Exercise: Reproduce everything from the start of the material down to the line containing "KapalÄ± Pazar", both included, as a numbered list. Skip blank lines.

+ + + + + + +

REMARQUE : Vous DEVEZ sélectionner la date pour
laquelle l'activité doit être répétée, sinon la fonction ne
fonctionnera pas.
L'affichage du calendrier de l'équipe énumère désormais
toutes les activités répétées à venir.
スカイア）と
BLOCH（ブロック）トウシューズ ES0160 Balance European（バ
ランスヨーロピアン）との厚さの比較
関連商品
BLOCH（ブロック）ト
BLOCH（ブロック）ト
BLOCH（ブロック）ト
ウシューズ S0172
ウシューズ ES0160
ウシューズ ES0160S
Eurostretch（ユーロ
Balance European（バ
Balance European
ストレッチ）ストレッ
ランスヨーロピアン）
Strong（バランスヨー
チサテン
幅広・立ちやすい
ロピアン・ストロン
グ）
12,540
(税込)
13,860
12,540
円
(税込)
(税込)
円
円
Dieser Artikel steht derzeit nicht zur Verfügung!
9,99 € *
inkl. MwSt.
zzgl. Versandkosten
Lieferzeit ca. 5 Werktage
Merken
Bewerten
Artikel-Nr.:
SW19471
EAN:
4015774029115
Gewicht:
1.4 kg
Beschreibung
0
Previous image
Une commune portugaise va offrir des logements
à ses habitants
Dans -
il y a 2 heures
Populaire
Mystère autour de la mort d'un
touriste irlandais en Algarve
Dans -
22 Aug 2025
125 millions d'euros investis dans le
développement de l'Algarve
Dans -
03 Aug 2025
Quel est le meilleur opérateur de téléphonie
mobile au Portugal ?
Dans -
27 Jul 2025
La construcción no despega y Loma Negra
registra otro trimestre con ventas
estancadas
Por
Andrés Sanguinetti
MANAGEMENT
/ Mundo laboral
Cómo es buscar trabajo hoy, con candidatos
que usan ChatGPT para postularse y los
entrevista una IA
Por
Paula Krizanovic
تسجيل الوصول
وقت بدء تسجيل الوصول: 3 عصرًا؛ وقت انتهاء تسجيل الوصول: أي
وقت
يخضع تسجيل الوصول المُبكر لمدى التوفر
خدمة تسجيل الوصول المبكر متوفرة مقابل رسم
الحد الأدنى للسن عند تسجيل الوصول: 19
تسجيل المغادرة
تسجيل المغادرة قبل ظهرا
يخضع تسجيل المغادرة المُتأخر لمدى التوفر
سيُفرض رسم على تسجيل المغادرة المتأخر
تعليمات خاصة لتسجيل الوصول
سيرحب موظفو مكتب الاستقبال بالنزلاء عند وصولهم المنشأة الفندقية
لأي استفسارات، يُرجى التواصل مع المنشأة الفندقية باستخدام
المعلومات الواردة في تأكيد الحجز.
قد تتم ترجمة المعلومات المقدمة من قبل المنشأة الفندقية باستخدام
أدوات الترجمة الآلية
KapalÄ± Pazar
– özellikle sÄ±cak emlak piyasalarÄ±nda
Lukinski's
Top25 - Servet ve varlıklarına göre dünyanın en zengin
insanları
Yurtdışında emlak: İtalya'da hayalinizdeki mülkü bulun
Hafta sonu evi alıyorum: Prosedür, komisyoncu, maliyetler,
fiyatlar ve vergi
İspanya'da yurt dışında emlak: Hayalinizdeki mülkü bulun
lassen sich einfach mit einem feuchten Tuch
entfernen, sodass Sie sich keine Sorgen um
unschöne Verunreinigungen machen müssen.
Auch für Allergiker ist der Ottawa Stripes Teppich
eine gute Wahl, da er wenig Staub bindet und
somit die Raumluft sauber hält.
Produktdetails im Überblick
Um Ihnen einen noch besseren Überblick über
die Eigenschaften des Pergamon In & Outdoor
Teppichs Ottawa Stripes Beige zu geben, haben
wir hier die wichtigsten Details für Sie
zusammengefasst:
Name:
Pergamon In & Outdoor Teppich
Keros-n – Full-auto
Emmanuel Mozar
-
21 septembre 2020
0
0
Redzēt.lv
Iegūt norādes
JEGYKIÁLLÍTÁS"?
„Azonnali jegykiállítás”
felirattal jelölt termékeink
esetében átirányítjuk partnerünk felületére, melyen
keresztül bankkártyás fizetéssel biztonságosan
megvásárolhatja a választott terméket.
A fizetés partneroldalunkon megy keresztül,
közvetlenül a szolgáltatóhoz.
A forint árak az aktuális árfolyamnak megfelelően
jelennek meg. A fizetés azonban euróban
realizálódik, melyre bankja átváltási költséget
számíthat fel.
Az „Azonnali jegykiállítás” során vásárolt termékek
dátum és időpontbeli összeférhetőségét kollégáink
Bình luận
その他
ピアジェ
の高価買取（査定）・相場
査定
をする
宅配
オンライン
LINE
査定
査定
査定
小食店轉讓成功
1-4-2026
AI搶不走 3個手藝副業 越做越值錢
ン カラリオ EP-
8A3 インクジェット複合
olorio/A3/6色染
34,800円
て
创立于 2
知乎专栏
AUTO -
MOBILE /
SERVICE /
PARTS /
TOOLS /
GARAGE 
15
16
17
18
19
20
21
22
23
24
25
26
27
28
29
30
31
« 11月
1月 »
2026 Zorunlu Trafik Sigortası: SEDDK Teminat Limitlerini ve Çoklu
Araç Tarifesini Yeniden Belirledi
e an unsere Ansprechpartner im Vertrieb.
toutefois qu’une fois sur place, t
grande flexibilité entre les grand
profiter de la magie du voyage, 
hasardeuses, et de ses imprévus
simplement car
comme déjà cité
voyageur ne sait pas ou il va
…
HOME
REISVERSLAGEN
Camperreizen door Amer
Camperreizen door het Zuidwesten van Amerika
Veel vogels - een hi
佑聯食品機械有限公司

+ + + + + + +

Output of the exercise:
1. REMARQUE : Vous DEVEZ sélectionner la date pour
2. laquelle l'activité doit être répétée, sinon la fonction ne
3. fonctionnera pas.
4. L'affichage du calendrier de l'équipe énumère désormais
5. toutes les activités répétées à venir.
6. スカイア）と
7. BLOCH（ブロック）トウシューズ ES0160 Balance European（バ
8. ランスヨーロピアン）との厚さの比較
9. 関連商品
10. BLOCH（ブロック）ト
11. BLOCH（ブロック）ト
12. BLOCH（ブロック）ト
13. ウシューズ S0172
14. ウシューズ ES0160
15. ウシューズ ES0160S
16. Eurostretch（ユーロ
17. Balance European（バ
18. Balance European
19. ストレッチ）ストレッ
20. ランスヨーロピアン）
21. Strong（バランスヨー
22. チサテン
23. 幅広・立ちやすい
24. ロピアン・ストロン
25. グ）
26. 12,540
27. (税込)
28. 13,860
29. 12,540
30. 円
31. (税込)
32. (税込)
33. 円
34. 円
35. Dieser Artikel steht derzeit nicht zur Verfügung!
36. 9,99 € *
37. inkl. MwSt.
38. zzgl. Versandkosten
39. Lieferzeit ca. 5 Werktage
40. Merken
41. Bewerten
42. Artikel-Nr.:
43. SW19471
44. EAN:
45. 4015774029115
46. Gewicht:
47. 1.4 kg
48. Beschreibung
49. 0
50. Previous image
51. Une commune portugaise va offrir des logements
52. à ses habitants
53. Dans -
54. il y a 2 heures
55. Populaire
56. Mystère autour de la mort d'un
57. touriste irlandais en Algarve
58. Dans -
59. 22 Aug 2025
60. 125 millions d'euros investis dans le
61. développement de l'Algarve
62. Dans -
63. 03 Aug 2025
64. Quel est le meilleur opérateur de téléphonie
65. mobile au Portugal ?
66. Dans -
67. 27 Jul 2025
68. La construcción no despega y Loma Negra
69. registra otro trimestre con ventas
70. estancadas
71. Por
72. Andrés Sanguinetti
73. MANAGEMENT
74. / Mundo laboral
75. Cómo es buscar trabajo hoy, con candidatos
76. que usan ChatGPT para postularse y los
77. entrevista una IA
78. Por
79. Paula Krizanovic
80. تسجيل الوصول
81. وقت بدء تسجيل الوصول: 3 عصرًا؛ وقت انتهاء تسجيل الوصول: أي
82. وقت
83. يخضع تسجيل الوصول المُبكر لمدى التوفر
84. خدمة تسجيل الوصول المبكر متوفرة مقابل رسم
85. الحد الأدنى للسن عند تسجيل الوصول: 19
86. تسجيل المغادرة
87. تسجيل المغادرة قبل ظهرا
88. يخضع تسجيل المغادرة المُتأخر لمدى التوفر
89. سيُفرض رسم على تسجيل المغادرة المتأخر
90. تعليمات خاصة لتسجيل الوصول
91. سيرحب موظفو مكتب الاستقبال بالنزلاء عند وصولهم المنشأة الفندقية
92. لأي استفسارات، يُرجى التواصل مع المنشأة الفندقية باستخدام
93. المعلومات الواردة في تأكيد الحجز.
94. قد تتم ترجمة المعلومات المقدمة من قبل المنشأة الفندقية باستخدام
95. أدوات الترجمة الآلية
96. KapalÄ± Pazar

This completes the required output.